You’re about fourteen, and you’re a girl. You are dressed in a gray jumpsuit with the sleeves cut off, and your pink hair is cut in a short, messy pageboy. There are tattoos on your arms and shoulder and throat and cheekbones, curved designs and numbers in a futuristic font.
Your face is hidden from view as you peer out the porthole at the looming craft, until you turn and appear in profile.
Your character design is an anachronistic mess, a nineties Goth girl in space. You imagine the rest. You are in space, where you have lived all your life. The tattoos are indicative of your home asteroid, your training, and your lineage. You have acne scars and a strong jaw.
You hover over the scene. Added detail comes to you unbidden, from your native instinct to make narrative sense of it. You think you are a chieftain’s daughter. Evidently you have been crying.
B. The next image we see is you again, this time in a bubble-helmeted vacuum suit, plunging like a skydiver toward the drifting spaceship, which now occupies the whole background. Your own craft holds position above you—it is a one-person skimmer, a rounded pop-art fantasy in candy colors. You see yourself grow smaller as you drift down away from the camera (as we inexorably surrender to the metaphor), falling toward the spaceship, until on-screen you shrink to a few last pixels against the immense hull that drifts slowly from bottom left to upper right. The craft is slowly spinning.
As you see yourself dwindle, your sense of the ship’s scale grows by an order of magnitude, then another. You make out features on the surface, towers and canyons marked with green and red and amber lights, and a line where, evidently, a piece of space-borne debris impacted the ship at a shallow angle and plowed along the hull for hundreds of feet, or perhaps miles, for all we can tell.
At the upper right-hand corner is a patch of white, which you mistakenly assume is frost until a piece of blue rotates with cosmic slowness, pixel by pixel, into view, revealing itself as one claw of Ley-R4’s iconic blue falcon.
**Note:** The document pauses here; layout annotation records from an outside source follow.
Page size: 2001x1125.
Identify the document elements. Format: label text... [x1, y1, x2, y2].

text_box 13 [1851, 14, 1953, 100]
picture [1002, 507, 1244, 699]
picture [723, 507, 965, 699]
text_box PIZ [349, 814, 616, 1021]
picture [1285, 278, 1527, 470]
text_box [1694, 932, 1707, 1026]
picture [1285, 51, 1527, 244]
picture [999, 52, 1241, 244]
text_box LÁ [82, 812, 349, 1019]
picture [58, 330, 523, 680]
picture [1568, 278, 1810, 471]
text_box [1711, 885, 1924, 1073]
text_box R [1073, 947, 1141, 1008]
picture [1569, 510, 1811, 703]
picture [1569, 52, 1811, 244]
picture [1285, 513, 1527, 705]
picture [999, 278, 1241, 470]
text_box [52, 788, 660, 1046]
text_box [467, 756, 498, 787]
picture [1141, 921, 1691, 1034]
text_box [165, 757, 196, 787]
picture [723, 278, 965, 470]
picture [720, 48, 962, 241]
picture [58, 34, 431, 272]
Not heard is the crackle of static on the radio transmitter back in your ship, and the voice that asks, “Honey? Lyra? I’m sorry.” Or the subvocalized words inaudible even in the close air of your helmet. “Don’t look for me.”
C. The last image is the inner surface of an air lock door. A bright spot appears that travels along the line where the door seals itself
against the hull, a conventionalized image of an outer-space break-in. But near the outer edge of the image there seems to be trouble, a burn mark on the wall, piled-up garbage, and what is perhaps the toe of a shoe. The bright spot completes its circuit and the door begins to swing open, and here the cinematic intro ends and the game begins.
Looking out through the portal, you can see a planet, a banded gas giant with a red spot. Last thing you knew, you’d bitten and scratched and fought your way out of the solar system. A thousand years later you were still mired in the solar system, and in the body of a teenage girl. What the hell happened?
“Seriously, Matt, what the fuck happened?”
“So, um,
Solar Empires II
takes place in what Simon’s notes call a pocket interregnum between the interplanetary and interstellar phases.”
“So we’re not leaving the solar system at all?”
“Not in this one,” he said. “I mean, yeah, the idea is there was an accident in space and all, but the relevant part is that
Solar Empires
didn’t make that much money so they thought they should try and spin it as an innovative first-person shooter, which turned out to make even less money.”